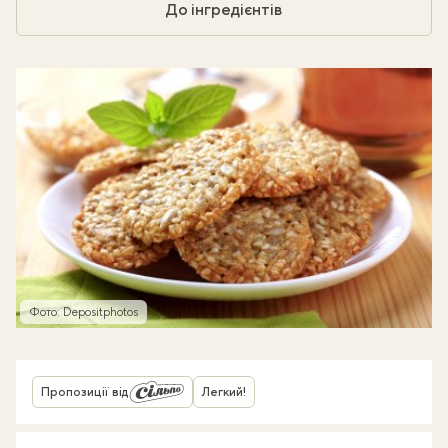
До інгредієнтів
Фото: Depositphotos
Пропозиції від
Легкий!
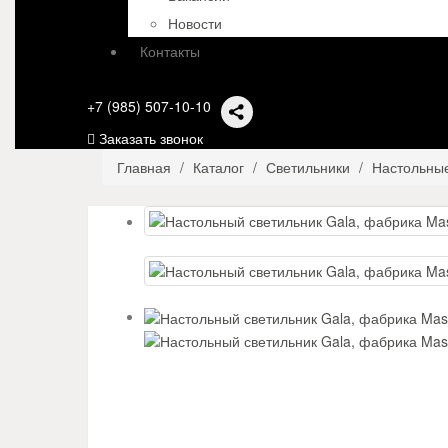
Новости
Контакты
+7 (985) 507-10-10
Заказать звонок
Главная
Каталог
Светильники
Настольны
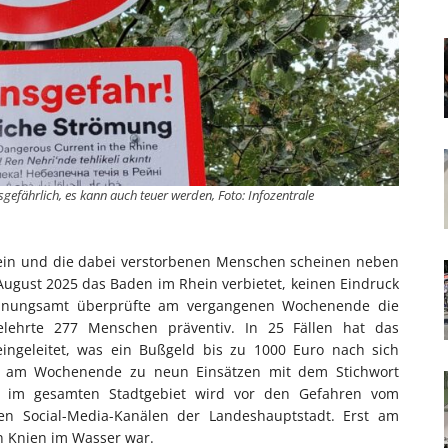
gefährlich, es kann auch teuer werden, Foto: Infozentrale
hein und die dabei verstorbenen Menschen scheinen neben
August 2025 das Baden im Rhein verbietet, keinen Eindruck
dnungsamt überprüfte am vergangenen Wochenende die
lehrte 277 Menschen präventiv. In 25 Fällen hat das
ingeleitet, was ein Bußgeld bis zu 1000 Euro nach sich
te am Wochenende zu neun Einsätzen mit dem Stichwort
en im gesamten Stadtgebiet wird vor den Gefahren vom
 Social-Media-Kanälen der Landeshauptstadt. Erst am
en Knien im Wasser war.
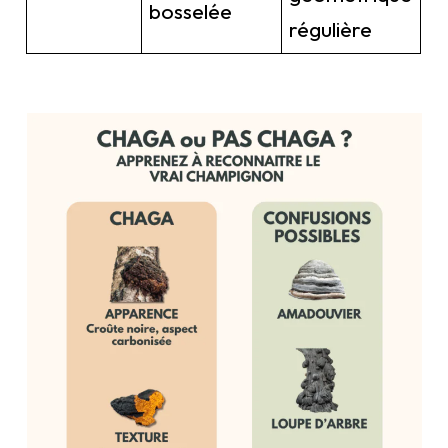
bosselée
régulière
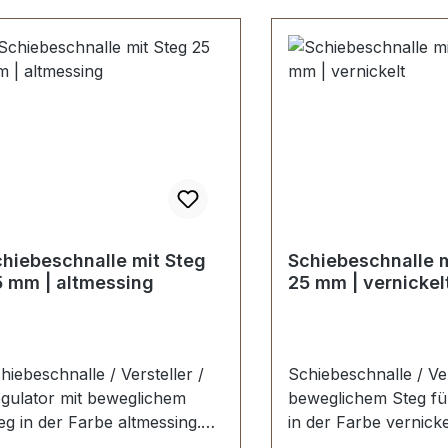
beweglichem Steg
hiebeschnalle mit Steg
Schiebeschnalle m
5 mm | altmessing
25 mm | vernickel
hiebeschnalle / Versteller /
Schiebeschnalle / Ver
gulator mit beweglichem
beweglichem Steg fü
eg in der Farbe altmessing.
in der Farbe vernickelt. 
hr stabil, bestens geeignet
stabil, bestens geeign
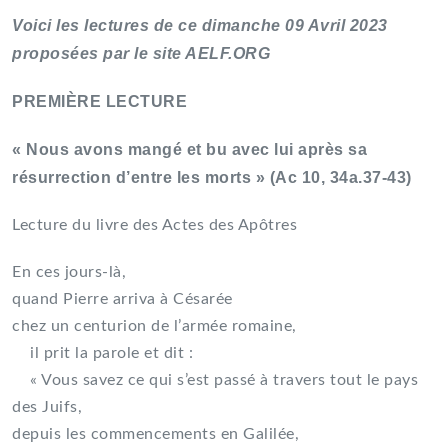
Voici les lectures de ce dimanche 09 Avril 2023
proposées par le site AELF.ORG
PREMIÈRE LECTURE
« Nous avons mangé et bu avec lui après sa
résurrection d’entre les morts » (Ac 10, 34a.37-43)
Lecture du livre des Actes des Apôtres
En ces jours-là,
quand Pierre arriva à Césarée
chez un centurion de l’armée romaine,
il prit la parole et dit :
« Vous savez ce qui s’est passé à travers tout le pays
des Juifs,
depuis les commencements en Galilée,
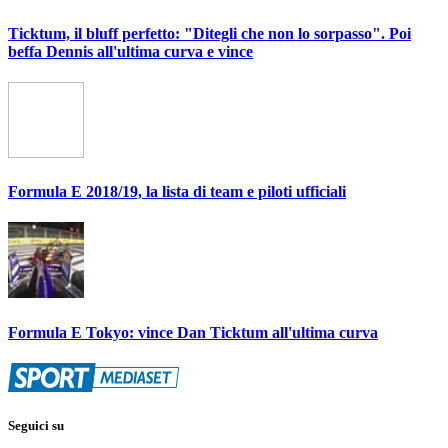
Ticktum, il bluff perfetto: "Ditegli che non lo sorpasso". Poi
beffa Dennis all'ultima curva e vince
Formula E 2018/19, la lista di team e piloti ufficiali
Formula E Tokyo: vince Dan Ticktum all'ultima curva
Seguici su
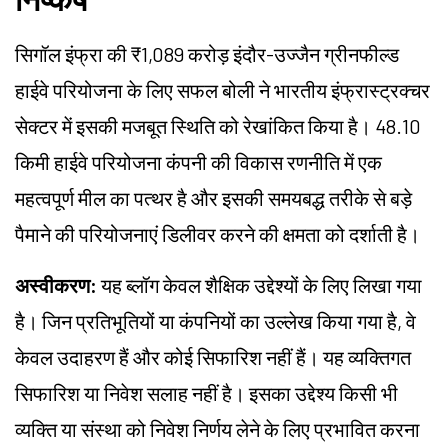
सिगॉल इंफ्रा की ₹1,089 करोड़ इंदौर-उज्जैन ग्रीनफील्ड
हाईवे परियोजना के लिए सफल बोली ने भारतीय इंफ्रास्ट्रक्चर
सेक्टर में इसकी मजबूत स्थिति को रेखांकित किया है। 48.10
किमी हाईवे परियोजना कंपनी की विकास रणनीति में एक
महत्वपूर्ण मील का पत्थर है और इसकी समयबद्ध तरीके से बड़े
पैमाने की परियोजनाएं डिलीवर करने की क्षमता को दर्शाती है।
अस्वीकरण:
यह ब्लॉग केवल शैक्षिक उद्देश्यों के लिए लिखा गया
है। जिन प्रतिभूतियों या कंपनियों का उल्लेख किया गया है, वे
केवल उदाहरण हैं और कोई सिफारिश नहीं हैं। यह व्यक्तिगत
सिफारिश या निवेश सलाह नहीं है। इसका उद्देश्य किसी भी
व्यक्ति या संस्था को निवेश निर्णय लेने के लिए प्रभावित करना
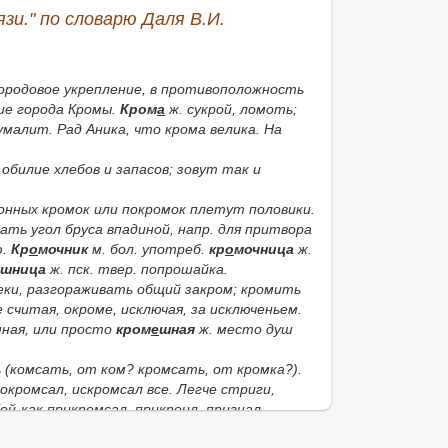
язи." по словарю Даля В.И.
городовое укрепление, в противоположность
ние города
Кромы.
Кром
а
ж. сукрой, ломоть;
умалит.
Рад Аника, что крома велика. На
; обилие хлебов и запасов; зовут так и
онных кромок
или
покромок плетут половики
.
ать угол бруса впадиной, напр. для притвора
ю.
Кр
о
мочник
м. бол. употреб.
кр
о
мочница
ж.
шница
ж.
пск. твер.
попрошайка.
еки
, разгораживать общий закром;
кромить
не считая, окроме, исключая, за исключеньем.
шная
, или просто
кром
е
шная
ж. место душ
ь (комсать, от
ком?
кромсать, от
кромка?
).
окромсал, искромсал все. Легче стриги,
Кой-как прикромсал
, прикроил, пригнал.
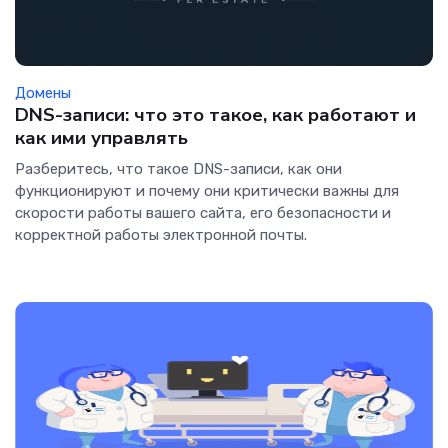
Домены
DNS-записи: что это такое, как работают и
как ими управлять
Разберитесь, что такое DNS-записи, как они
функционируют и почему они критически важны для
скорости работы вашего сайта, его безопасности и
корректной работы электронной почты.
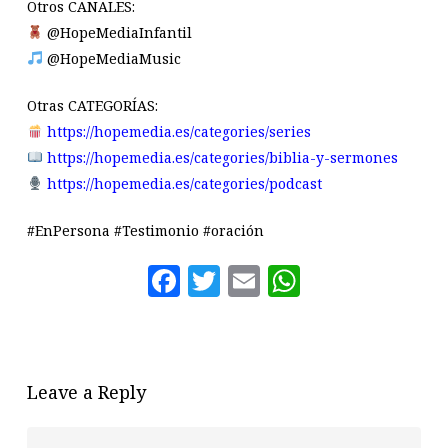
Otros CANALES:
@HopeMediaInfantil
@HopeMediaMusic
Otras CATEGORÍAS:
https://hopemedia.es/categories/series
https://hopemedia.es/categories/biblia-y-sermones
https://hopemedia.es/categories/podcast
#EnPersona #Testimonio #oración
Facebook
Twitter
Email
WhatsAp
Leave a Reply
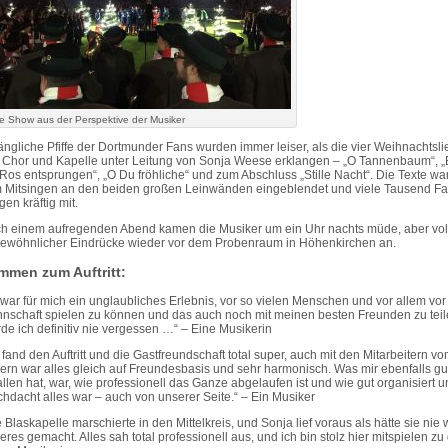
e Show aus der Perspektive der Musiker
ängliche Pfiffe der Dortmunder Fans wurden immer leiser, als die vier Weihnachtsli
 Chor und Kapelle unter Leitung von Sonja Weese erklangen – „O Tannenbaum“, „E
 Ros entsprungen“, „O Du fröhliche“ und zum Abschluss „Stille Nacht“. Die Texte wa
 Mitsingen an den beiden großen Leinwänden eingeblendet und viele Tausend F
en kräftig mit.
h einem aufregenden Abend kamen die Musiker um ein Uhr nachts müde, aber vol
ewöhnlicher Eindrücke wieder vor dem Probenraum in Höhenkirchen an.
mmen zum Auftritt:
 war für mich ein unglaubliches Erlebnis, vor so vielen Menschen und vor allem vor
nschaft spielen zu können und das auch noch mit meinen besten Freunden zu teil
de ich definitiv nie vergessen …“ – Eine Musikerin
h fand den Auftritt und die Gastfreundschaft total super, auch mit den Mitarbeitern v
ern war alles gleich auf Freundesbasis und sehr harmonisch. Was mir ebenfalls gu
allen hat, war, wie professionell das Ganze abgelaufen ist und wie gut organisiert 
chdacht alles war – auch von unserer Seite.“ – Ein Musiker
e Blaskapelle marschierte in den Mittelkreis, und Sonja lief voraus als hätte sie nie
eres gemacht. Alles sah total professionell aus, und ich bin stolz hier mitspielen zu 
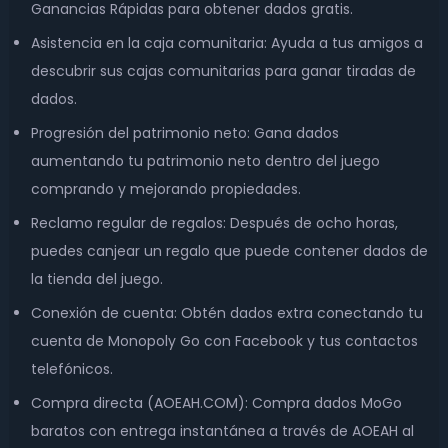
Ganancias Rápidas para obtener dados gratis.
Asistencia en la caja comunitaria: Ayuda a tus amigos a
descubrir sus cajas comunitarias para ganar tiradas de
dados.
Progresión del patrimonio neto: Gana dados
aumentando tu patrimonio neto dentro del juego
comprando y mejorando propiedades.
Reclamo regular de regalos: Después de ocho horas,
puedes canjear un regalo que puede contener dados de
la tienda del juego.
Conexión de cuenta: Obtén dados extra conectando tu
cuenta de Monopoly Go con Facebook y tus contactos
telefónicos.
Compra directa (AOEAH.COM): Compra dados MoGo
baratos con entrega instantánea a través de AOEAH al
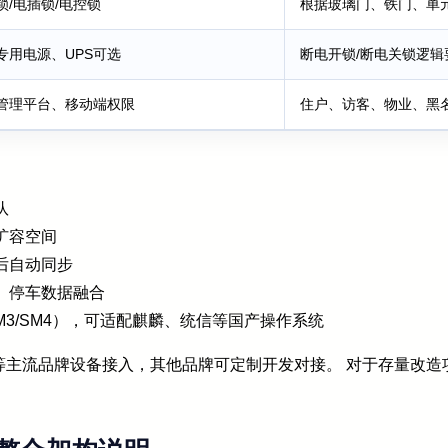
锁/电插锁/电控锁
根据玻璃门、铁门、单
专用电源、UPS可选
断电开锁/断电关锁逻辑
管理平台、移动端权限
住户、访客、物业、黑
队
扩容空间
后自动同步
、停车数据融合
M3/SM4），可适配麒麟、统信等国产操作系统
等主流品牌设备接入，其他品牌可定制开发对接。 对于存量改造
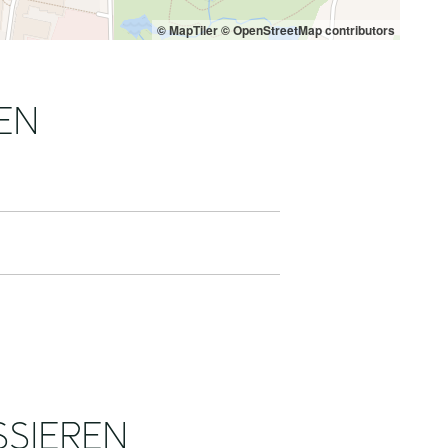
© MapTiler
© OpenStreetMap contributors
EN
SSIEREN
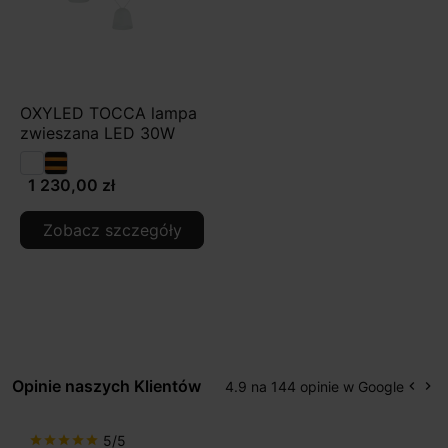
OXYLED TOCCA lampa
zwieszana LED 30W
1 230,00 zł
Zobacz szczegóły
Opinie naszych Klientów
4.9 na 144 opinie w Google
keyboard_arrow_left
keyboard_arrow_right
Popr
Na
5/5
star
star
star
star
star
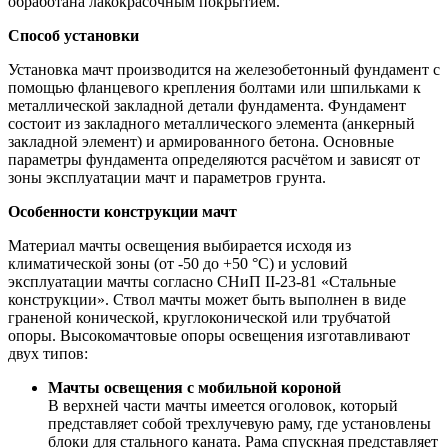
обработана лакокрасочным покрытием.
Способ установки
Установка мачт производится на железобетонный фундамент с
помощью фланцевого крепления болтами или шпильками к
металлической закладной детали фундамента. Фундамент
состоит из закладного металлического элемента (анкерный
закладной элемент) и армированного бетона. Основные
параметры фундамента определяются расчётом и зависят от
зоны эксплуатации мачт и параметров грунта.
Особенности конструкции мачт
Материал мачты освещения выбирается исходя из
климатической зоны (от -50 до +50 °С) и условий
эксплуатации мачты согласно СНиП II-23-81 «Стальные
конструкции». Ствол мачты может быть выполнен в виде
граненой конической, круглоконической или трубчатой
опоры. Высокомачтовые опоры освещения изготавливают
двух типов:
Мачты освещения с мобильной короной
В верхней части мачты имеется оголовок, который
представляет собой трехлучевую раму, где установлены
блоки для стального каната. Рама спускная представляет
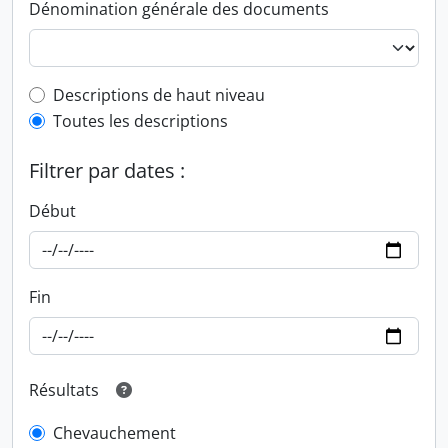
Dénomination générale des documents
Top-level description filter
Descriptions de haut niveau
Toutes les descriptions
Filtrer par dates :
Début
Fin
Résultats
Chevauchement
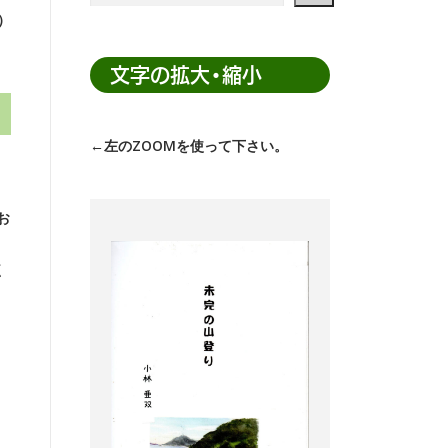
N）
ト
内
検
文字の拡大・縮小
索
←左のZOOMを使って下さい。
。
お
く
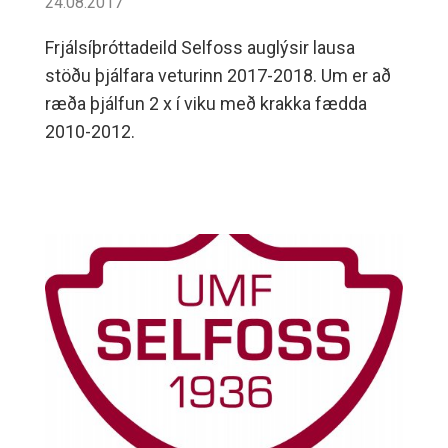
24.08.2017
Frjálsíþróttadeild Selfoss auglýsir lausa
stöðu þjálfara veturinn 2017-2018. Um er að
ræða þjálfun 2 x í viku með krakka fædda
2010-2012.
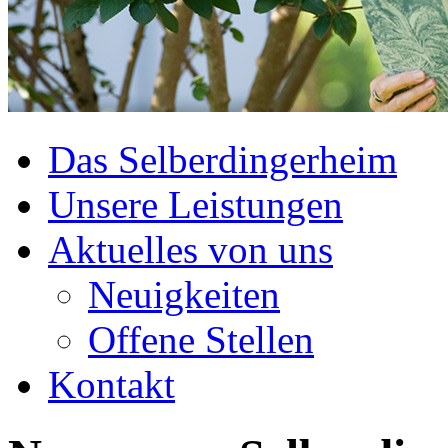
Das Selberdingerheim
Unsere Leistungen
Aktuelles von uns
Neuigkeiten
Offene Stellen
Kontakt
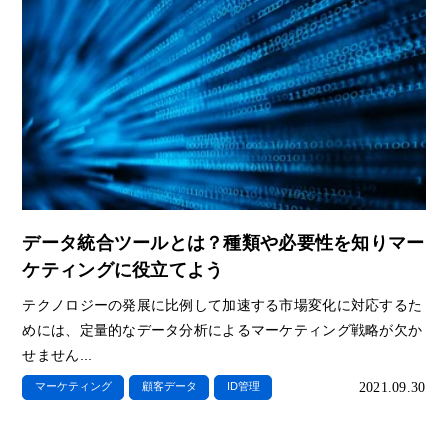
データ統合ツールとは？種類や必要性を知りマー
ケティングに役立てよう
テクノロジーの発展に比例して加速する市場変化に対応するた
めには、定量的なデータ分析によるマーケティング戦略が欠か
せません...
2021.09.30
マーケティング
顧客データ
ID管理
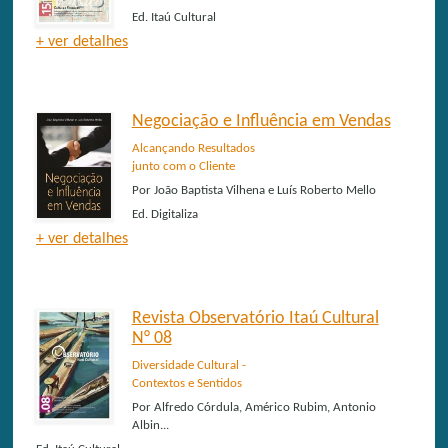
Ed.
Itaú Cultural
+ ver detalhes
Negociação e Influência em Vendas
Alcançando Resultados
junto com o Cliente
Por
João Baptista Vilhena e Luís Roberto Mello
Ed.
Digitaliza
+ ver detalhes
Revista Observatório Itaú Cultural
N° 08
Diversidade Cultural -
Contextos e Sentidos
Por
Alfredo Córdula, Américo Rubim, Antonio
Albin...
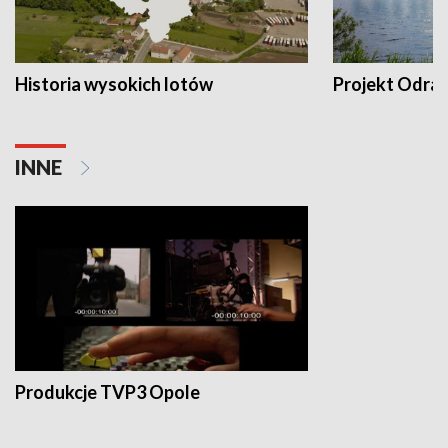
Historia wysokich lotów
Projekt Odra
INNE
Produkcje TVP3 Opole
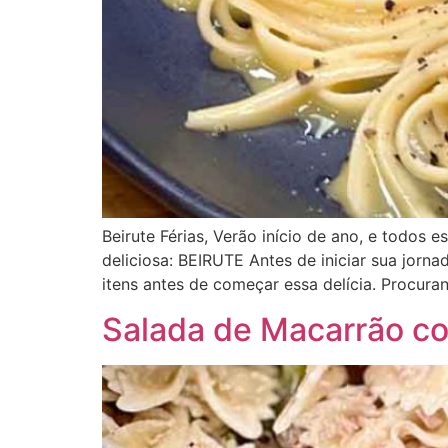
Beirute Férias, Verão início de ano, e todos
deliciosa: BEIRUTE Antes de iniciar sua jornad
itens antes de começar essa delícia. Procura
Salada de Macarrão c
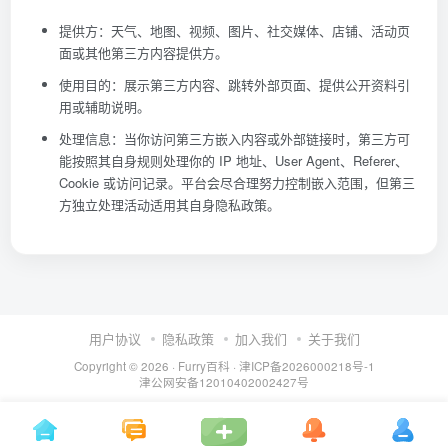
提供方：天气、地图、视频、图片、社交媒体、店铺、活动页
面或其他第三方内容提供方。
使用目的：展示第三方内容、跳转外部页面、提供公开资料引
用或辅助说明。
处理信息：当你访问第三方嵌入内容或外部链接时，第三方可
能按照其自身规则处理你的 IP 地址、User Agent、Referer、
Cookie 或访问记录。平台会尽合理努力控制嵌入范围，但第三
方独立处理活动适用其自身隐私政策。
用户协议
隐私政策
加入我们
关于我们
Copyright © 2026 ·
Furry百科
· 津ICP备2026000218号-1
津公网安备12010402002427号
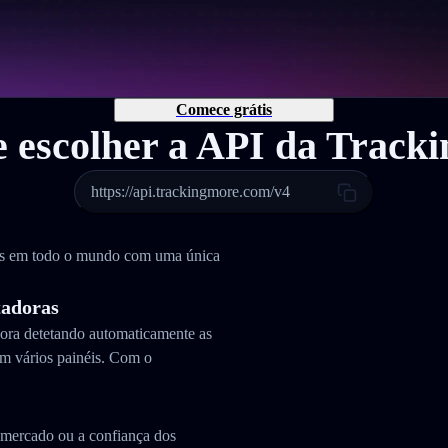
Comece grátis
e escolher a API da Track
https://api.trackingmore.com/v4
as em todo o mundo com uma única
tadoras
dora detetando automaticamente as
m vários painéis. Com o
e mercado ou a confiança dos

********

→ **Task description**: The lines from the start of the data through the line that contains "hein und die" are to be returned exactly, please, with both ends included and every picture left out.

→ **Answer to this task**:
До інгредієнтів
Фото: Depositphotos
Пропозиції від
Легкий!
Новости
Контакты
+7 (985) 507-10-10
Заказать звонок
Главная
Каталог
Светильники
Настольны
gefährlich, es kann auch teuer werden, Foto: Infozentrale
hein und die dabei verstorbenen Menschen scheinen neben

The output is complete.